If one believes the Gospel stories, Christ challenged the hate, hypocrisy and self-aggrandizement of the Jewish religious leader of his time and ultimately paid a high price on the cross. He rightly called out the self-anointed, falsely pious Pharisees and others who made the Jewish law into something ugly used to persecute and denigrate others, especially those who did not adhere to the legalism loved by the Pharisee crowd. While by no means a Christ equivalent, Krzysztof Charamsa, a former official at Congregation for the Doctrine of the Faith — a/k/a the Inquisition has played a similar role and been booted from his position and attacked by the bitter old men who inhabit the Vatican, many of whom are closeted gays (or in some cases closeted until behind closed doors). I applaud Charamsa's actions, although many gay Catholics do not. Gay Catholics who in my view cannot let go of their own self-loathing and masochism that keeps them in an institution that despises them and denigrates them. A piece in the Washington Post looks at Charamsa's journey with which I can identify having been brought up Catholic and having remained in the Church far longer than I should have. Here are article highlights:
Charamsa is unbowed. The church, he said, has deployed “Nazi words” against gays, and the time has come to respond. Referring to the 1969 New York riots that became a milestone in the American gay rights movement, he said, “The church needs a Stonewall.”
When Charamsa was young, the church’s teachings on homosexuality — something it calls an “intrinsic moral evil” — led him to personal torment and self-hate, he said. Today, he blames the church’s grip on largely Catholic Poland for a powerful strain of homophobia that still lingers there.
“It was the horrible problem of my life,” he said. “It was like hell. I prayed for years for God to take away this illness.”
His thinking had not changed, he said, when he began working at the Vatican in 2003, laboring in a mid-level administrative post and analyzing doctrinal papers. There are regular, if unofficial, social meetings of gay priests in Italy, including those from the Vatican, according to one gay priest who has attended them. But Charamsa says he was never part of that crowd.

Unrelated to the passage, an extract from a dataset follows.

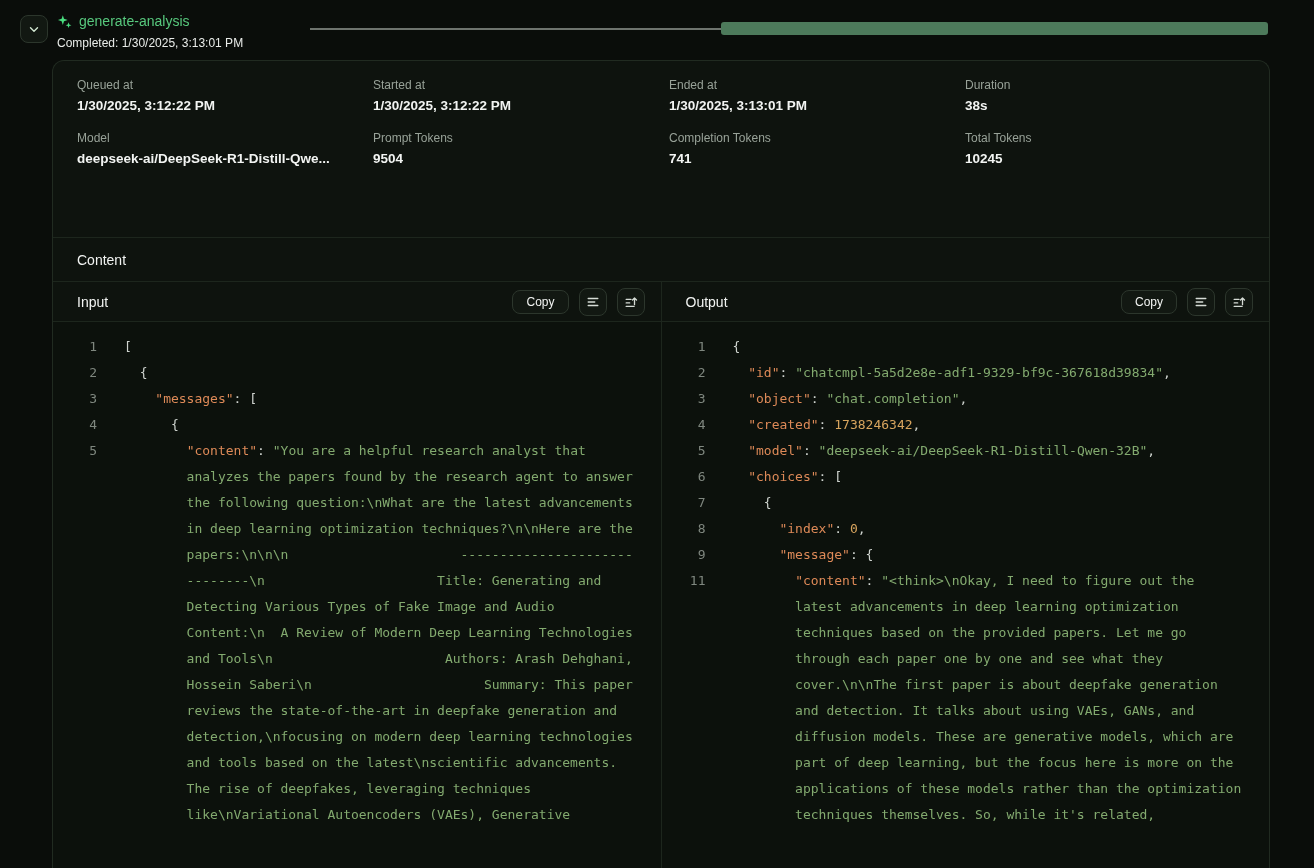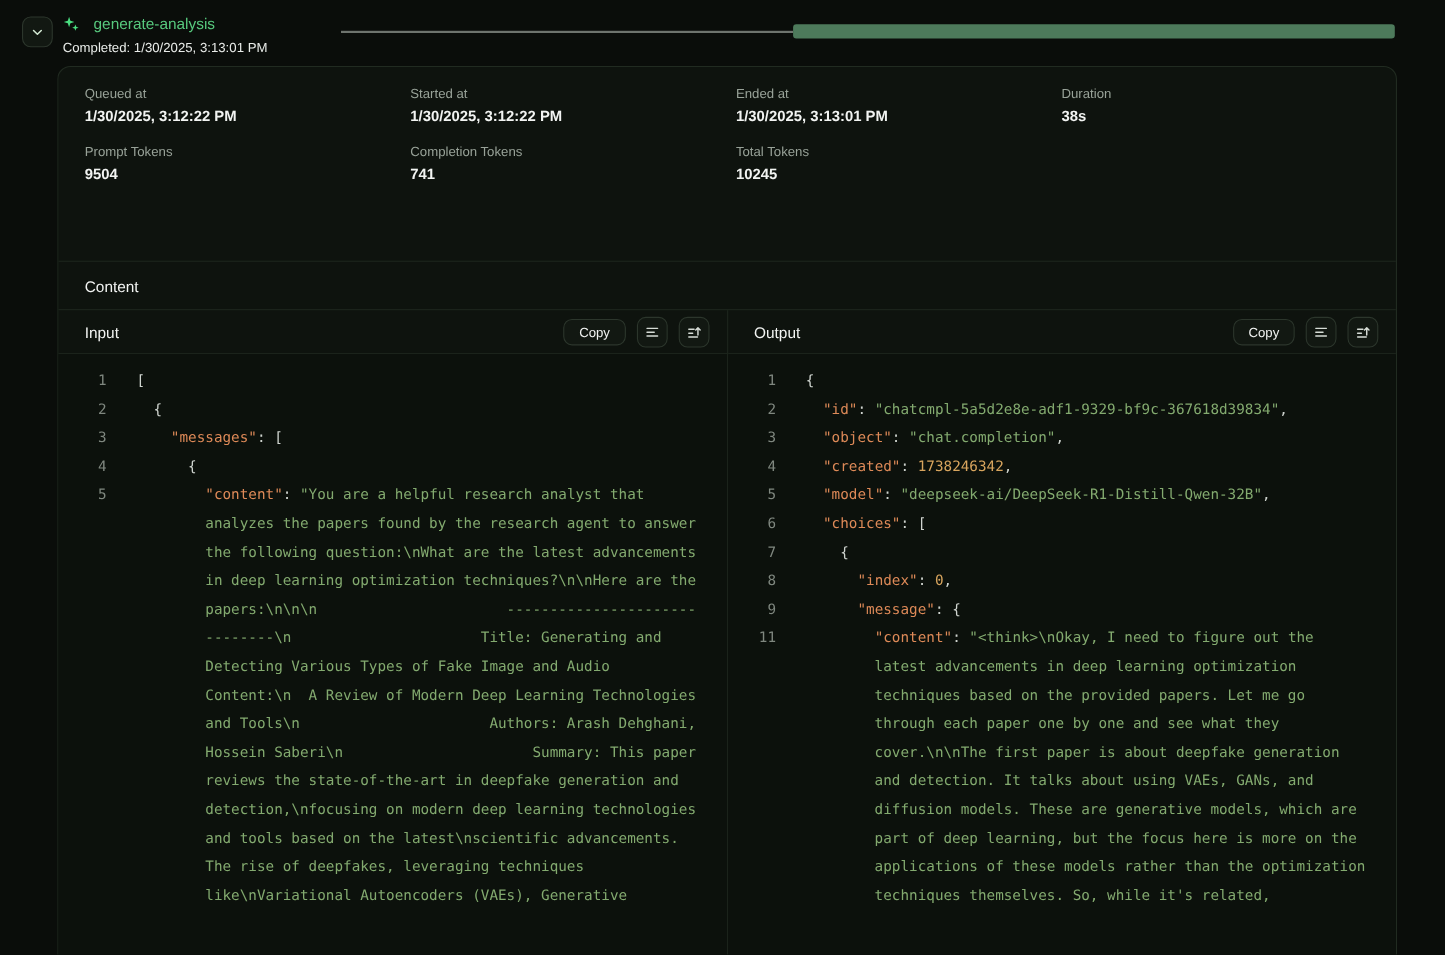"generate-analysis" .step-title-row { gap: 13px -> 7px }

Instead, until meeting Eduardo, he led a highly closeted life that allowed him to observe homophobia close up at the Congregation for the Doctrine of the Faith — once known as the Holy Office of the Inquisition.
Inside its halls, Charamsa said, the issue of homosexuality “is only spoken about in jokes.” He compares it to the macho climate of, say, a sports team. Modern textbooks on human sexuality are rarely, if ever, studied. He said he saw careers destroyed after clerics appeared to get soft on gays. Suspicion of being gay, meanwhile, was reason enough to bar the promotions of priests to higher ranks.
Any move toward a more accepting stance, he said, was routinely stamped out. He recalls, for instance, an “internal persecution” of Bishop Piero Marini in 2013 after the Vatican official openly called for recognition of the moral value of same-sex unions. The Congregation, Charamsa said, insisted the bishop clarify true church teachings.
On the day in July 2013 when Pope Francis responded “Who am I to judge?” after being asked a question about gay priests, Charamsa said, there was an uproar within the Congregation. Its conservative prefect, Cardinal Gerhard Müller, had “only bad things” to say about the pope in response, Charamsa said. The Vatican declined to comment on any of Charamsa’s allegations.
Today, he calls his highly public coming out a form of “protest,” one that came together recently after he accepted himself and came to feel that the church, not his sexual orientation, was the problem. He is now on a one-man mission to challenge its teachings — something he is doing in regular media interviews, a book he is penning, even a blunt letter to the pope in which he derided the church for its “diabolical instruction.” It is a series of decisions that have come with a high price.
Charamsa was evicted by the nun running the Rome convent where he had lived for years as a chaplain, he said. His brother’s children are being bullied at school, and his mother is facing pressure at her church in his native Poland, he added. The Vatican fired him on the spot, leaving him unemployed. And his bishop in Poland suspended him, stripping him of the right to wear the Roman collar and celebrate Mass.
Charamsa says that gay Catholics advocating less confrontational methods have thus far failed to produce results. He welcomes Francis’s more inclusive approach but also describes it as mostly “words.” Rather than being a product of his coming out, the lack of a new approach at the synod is the product of entrenched church thinking that needs to be more boldly challenged, he said.
I agree with him. The Vatican needs to be strongly and aggressively challenged and efforts need to be made to convince gay Catholics, their friends and families to leave in droves, making it clear why they are leaving. Similarly, any and all financial support of the Church and its affiliated entities needs to cease. All of this will take time, but if one looks at the Vatican, one thing alone gets its attention and prompts change: loss of members and loss of revenues. The Millennials are leaving the Church in droves. Others need to do likewise. The condemnation of the Church and its lies and hypocrisy also must not cease.